After 8 months, I can tell you this: for me, Bullet Journaling has helped me reach goals that I wouldn’t have thought were possible a year ago. I have kept track of more, accomplished more, and felt less stressed about the whole experience.

The best advice I can give you is this: make an effort that you are willing to repeat, and be flexible. If it is too difficult to do week after week after week, you’ll quit. But if you’re prone to list-making anyway (like me), then list-make in a book. It’s not that big a stretch. And the payoff is incredible.

It may not work for you, but it’s been completely freaking amazing for me. Part of that is because I haven’t been a total arty perfectionist about it. I haven’t picked up the correction fluid even once the whole time I’ve been using my BuJo, and I don’t intend to do so.

This is me, and I’m not perfect. And I’m not sorry, either.

6 thoughts on “8 Months In: Bullet Journaling Review”

  1. Whoa. I’m exhausted just looking at it! I do enjoy lists though. You seem to be having fun with your bullet journaling. I’m definitely a doer and a maker, but this post and all of the works you crank out make me feel like a regular three-toed sloth!

  2. Thank you so much! I joined a BuJo group on facebook, and all the pretty and colours and decorations have made me feel stressed. Yours doesn’t make me feel stressed! It makes it seem doable.
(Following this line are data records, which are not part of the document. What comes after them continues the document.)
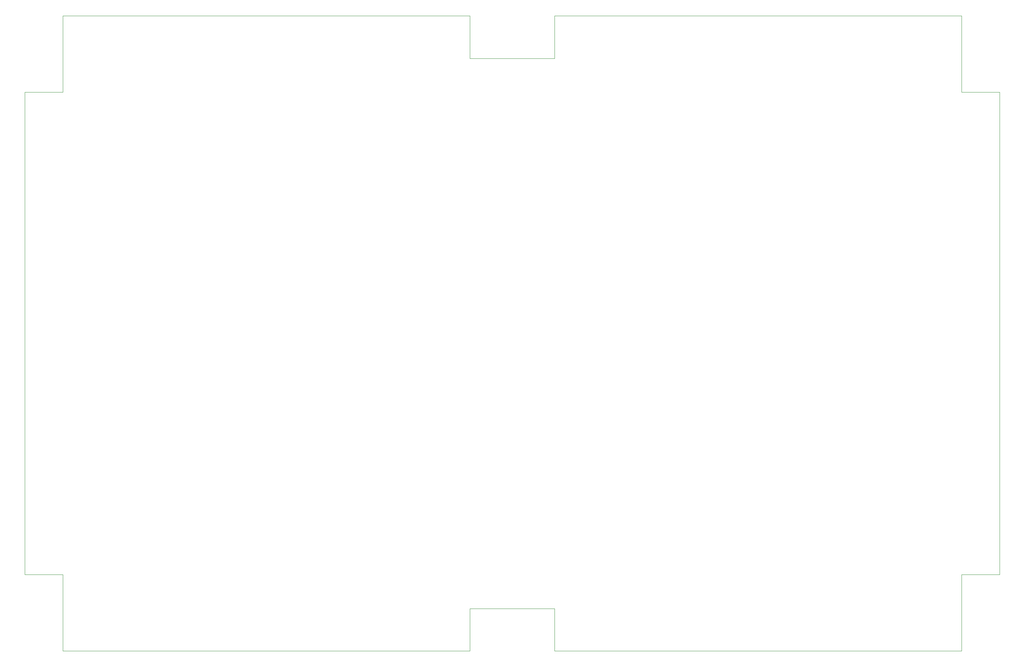
<source format=gbr>
%TF.GenerationSoftware,KiCad,Pcbnew,(6.0.0-0)*%
%TF.CreationDate,2022-12-23T14:22:00+01:00*%
%TF.ProjectId,garden-box,67617264-656e-42d6-926f-782e6b696361,rev?*%
%TF.SameCoordinates,Original*%
%TF.FileFunction,Profile,NP*%
%FSLAX46Y46*%
G04 Gerber Fmt 4.6, Leading zero omitted, Abs format (unit mm)*
G04 Created by KiCad (PCBNEW (6.0.0-0)) date 2022-12-23 14:22:00*
%MOMM*%
%LPD*%
G01*
G04 APERTURE LIST*
%TA.AperFunction,Profile*%
%ADD10C,0.100000*%
%TD*%
G04 APERTURE END LIST*
D10*
X155200000Y-15240000D02*
X251200000Y-15240000D01*
X30200000Y-147240000D02*
X39200000Y-147240000D01*
X135200000Y-25240000D02*
X155200000Y-25240000D01*
X251200000Y-165240000D02*
X251200000Y-147240000D01*
X135200000Y-155240000D02*
X155200000Y-155240000D01*
X251200000Y-147240000D02*
X260200000Y-147240000D01*
X260200000Y-33240000D02*
X260200000Y-147240000D01*
X155200000Y-15240000D02*
X155200000Y-25240000D01*
X251200000Y-33240000D02*
X251200000Y-15240000D01*
X155200000Y-155240000D02*
X155200000Y-165240000D01*
X39200000Y-165240000D02*
X39200000Y-147240000D01*
X251200000Y-33240000D02*
X260200000Y-33240000D01*
X135200000Y-165240000D02*
X39200000Y-165240000D01*
X39200000Y-15240000D02*
X135200000Y-15240000D01*
X251200000Y-165240000D02*
X155200000Y-165240000D01*
X135200000Y-15240000D02*
X135200000Y-25240000D01*
X30200000Y-147240000D02*
X30200000Y-33240000D01*
X135200000Y-155240000D02*
X135200000Y-165240000D01*
X39200000Y-15240000D02*
X39200000Y-33240000D01*
X30200000Y-33240000D02*
X39200000Y-33240000D01*
M02*

</source>
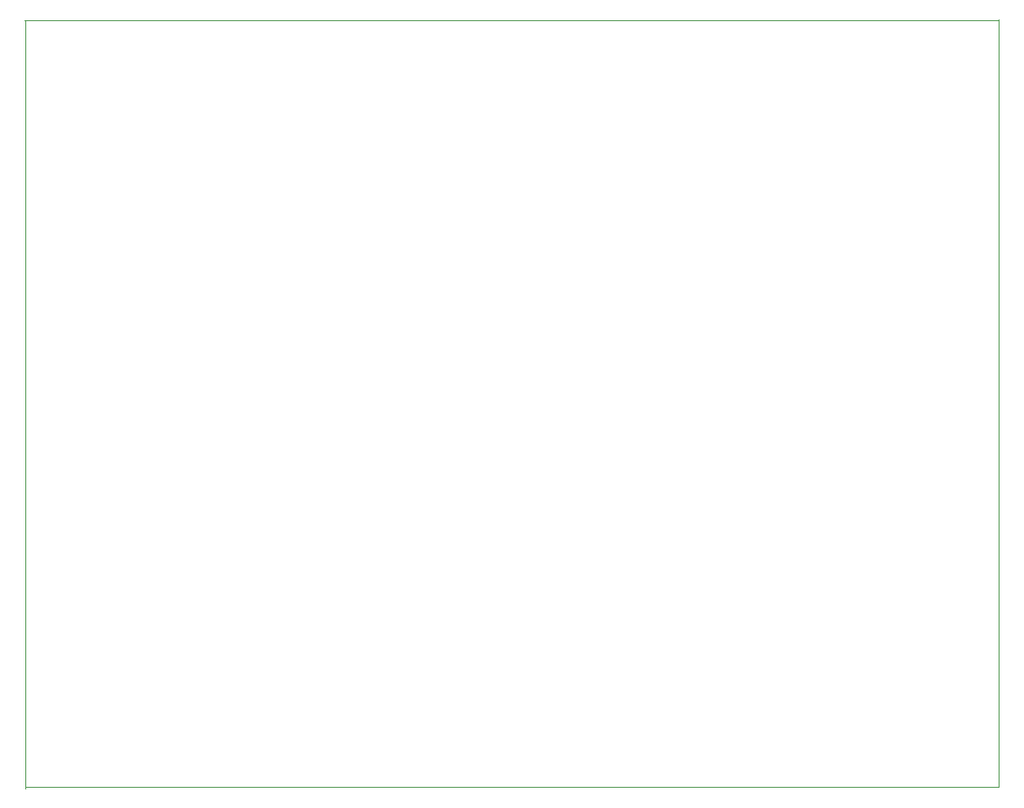
<source format=gbr>
%TF.GenerationSoftware,KiCad,Pcbnew,(5.0.2)-1*%
%TF.CreationDate,2019-01-28T10:12:54+09:00*%
%TF.ProjectId,12f675-mppt,31326636-3735-42d6-9d70-70742e6b6963,rev?*%
%TF.SameCoordinates,Original*%
%TF.FileFunction,Profile,NP*%
%FSLAX46Y46*%
G04 Gerber Fmt 4.6, Leading zero omitted, Abs format (unit mm)*
G04 Created by KiCad (PCBNEW (5.0.2)-1) date 2019-01-28 오전 10:12:54*
%MOMM*%
%LPD*%
G01*
G04 APERTURE LIST*
%ADD10C,0.100000*%
G04 APERTURE END LIST*
D10*
X32232600Y-36235640D02*
X32232600Y-113243360D01*
X129773680Y-36271200D02*
X32171640Y-36271200D01*
X129783840Y-113096040D02*
X129783840Y-36184840D01*
X32293560Y-113096040D02*
X129783840Y-113096040D01*
M02*

</source>
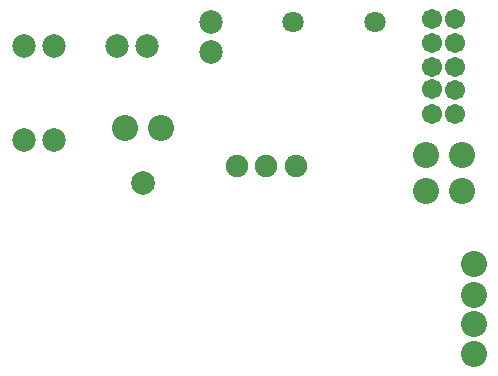
<source format=gbs>
G04 Layer: BottomSolderMaskLayer*
G04 EasyEDA v6.4.17, 2021-03-16T21:57:32--7:00*
G04 e57ce84d270c476cbb3b8f1c5158f271,debd25b7e7f645e7808fdd9718494454,10*
G04 Gerber Generator version 0.2*
G04 Scale: 100 percent, Rotated: No, Reflected: No *
G04 Dimensions in millimeters *
G04 leading zeros omitted , absolute positions ,4 integer and 5 decimal *
%FSLAX45Y45*%
%MOMM*%

%ADD28C,2.2032*%
%ADD29C,2.0033*%
%ADD30C,1.9912*%
%ADD32C,1.9032*%
%ADD33C,1.7032*%
%ADD36C,1.8032*%

%LPD*%
D28*
G01*
X9461500Y6743700D03*
G01*
X9766300Y6743700D03*
G01*
X9766300Y6438900D03*
G01*
X9461500Y6438900D03*
D29*
G01*
X7068794Y6509893D03*
D28*
G01*
X6918782Y6975881D03*
G01*
X7218781Y6975881D03*
D30*
G01*
X7099300Y7670800D03*
G01*
X6845300Y7670800D03*
G01*
X6311900Y6870700D03*
G01*
X6057900Y6870700D03*
G01*
X6311900Y7670800D03*
G01*
X6057900Y7670800D03*
G01*
X7645400Y7620000D03*
G01*
X7645400Y7874000D03*
D28*
G01*
X9867900Y5560821D03*
G01*
X9867087Y5820918D03*
G01*
X9867900Y5313934D03*
G01*
X9867900Y5058918D03*
D32*
G01*
X8361603Y6650634D03*
G01*
X8111413Y6650634D03*
G01*
X7861477Y6650634D03*
D33*
G01*
X9512300Y7093000D03*
G01*
X9512300Y7303008D03*
G01*
X9512300Y7493000D03*
G01*
X9512300Y7692999D03*
G01*
X9512300Y7892999D03*
G01*
X9712299Y7692999D03*
G01*
X9712299Y7493000D03*
G01*
X9712299Y7892999D03*
G01*
X9712299Y7293000D03*
G01*
X9712299Y7093000D03*
D36*
G01*
X9036811Y7874000D03*
G01*
X8336813Y7874000D03*
M02*

</source>
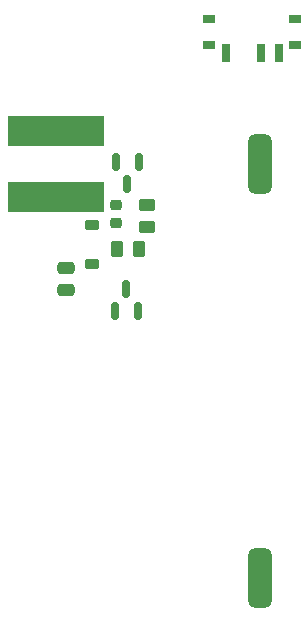
<source format=gbr>
%TF.GenerationSoftware,KiCad,Pcbnew,7.0.1*%
%TF.CreationDate,2024-04-03T13:53:06+02:00*%
%TF.ProjectId,filament,66696c61-6d65-46e7-942e-6b696361645f,rev?*%
%TF.SameCoordinates,Original*%
%TF.FileFunction,Paste,Bot*%
%TF.FilePolarity,Positive*%
%FSLAX46Y46*%
G04 Gerber Fmt 4.6, Leading zero omitted, Abs format (unit mm)*
G04 Created by KiCad (PCBNEW 7.0.1) date 2024-04-03 13:53:06*
%MOMM*%
%LPD*%
G01*
G04 APERTURE LIST*
G04 Aperture macros list*
%AMRoundRect*
0 Rectangle with rounded corners*
0 $1 Rounding radius*
0 $2 $3 $4 $5 $6 $7 $8 $9 X,Y pos of 4 corners*
0 Add a 4 corners polygon primitive as box body*
4,1,4,$2,$3,$4,$5,$6,$7,$8,$9,$2,$3,0*
0 Add four circle primitives for the rounded corners*
1,1,$1+$1,$2,$3*
1,1,$1+$1,$4,$5*
1,1,$1+$1,$6,$7*
1,1,$1+$1,$8,$9*
0 Add four rect primitives between the rounded corners*
20,1,$1+$1,$2,$3,$4,$5,0*
20,1,$1+$1,$4,$5,$6,$7,0*
20,1,$1+$1,$6,$7,$8,$9,0*
20,1,$1+$1,$8,$9,$2,$3,0*%
G04 Aperture macros list end*
%ADD10RoundRect,0.500000X0.500000X-2.000000X0.500000X2.000000X-0.500000X2.000000X-0.500000X-2.000000X0*%
%ADD11RoundRect,0.250000X-0.450000X0.262500X-0.450000X-0.262500X0.450000X-0.262500X0.450000X0.262500X0*%
%ADD12RoundRect,0.225000X0.375000X-0.225000X0.375000X0.225000X-0.375000X0.225000X-0.375000X-0.225000X0*%
%ADD13RoundRect,0.150000X-0.150000X0.587500X-0.150000X-0.587500X0.150000X-0.587500X0.150000X0.587500X0*%
%ADD14R,8.200000X2.600000*%
%ADD15RoundRect,0.250000X-0.262500X-0.450000X0.262500X-0.450000X0.262500X0.450000X-0.262500X0.450000X0*%
%ADD16RoundRect,0.150000X0.150000X-0.587500X0.150000X0.587500X-0.150000X0.587500X-0.150000X-0.587500X0*%
%ADD17RoundRect,0.250000X-0.475000X0.250000X-0.475000X-0.250000X0.475000X-0.250000X0.475000X0.250000X0*%
%ADD18R,0.700000X1.500000*%
%ADD19R,1.000000X0.800000*%
%ADD20RoundRect,0.225000X-0.250000X0.225000X-0.250000X-0.225000X0.250000X-0.225000X0.250000X0.225000X0*%
G04 APERTURE END LIST*
D10*
%TO.C,D2*%
X146300000Y-115000000D03*
X146300000Y-80000000D03*
%TD*%
D11*
%TO.C,R1*%
X136700000Y-85312500D03*
X136700000Y-83487500D03*
%TD*%
D12*
%TO.C,D1*%
X132078596Y-85150000D03*
X132078596Y-88450000D03*
%TD*%
D13*
%TO.C,Q1*%
X135033596Y-81697500D03*
X135983596Y-79822500D03*
X134083596Y-79822500D03*
%TD*%
D14*
%TO.C,L1*%
X128978596Y-82800000D03*
X128978596Y-77200000D03*
%TD*%
D15*
%TO.C,R2*%
X136012500Y-87200000D03*
X134187500Y-87200000D03*
%TD*%
D16*
%TO.C,Q2*%
X134950000Y-90525000D03*
X134000000Y-92400000D03*
X135900000Y-92400000D03*
%TD*%
D17*
%TO.C,C2*%
X129878596Y-90650000D03*
X129878596Y-88750000D03*
%TD*%
D18*
%TO.C,SW1*%
X147850000Y-70550000D03*
X146350000Y-70550000D03*
X143350000Y-70550000D03*
D19*
X149250000Y-69900000D03*
X149250000Y-67700000D03*
X141950000Y-69900000D03*
X141950000Y-67700000D03*
%TD*%
D20*
%TO.C,C1*%
X134078596Y-84975000D03*
X134078596Y-83425000D03*
%TD*%
M02*

</source>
    Thanks for the detailed instructions showing what it can do!

  3. I laughed with your opening paragraph because I was a teacher and later principal and in both roles my agendas were covered in “to do” lists, shopping lists, etc. I’ve tried many different types of planners and journals, but what you describe seems more doable for me. Thank you for this very realistic and detailed post.

  4. This looks like something that might work for my son. He’s an engineering student. I sent him the video link. Thanks for sharing!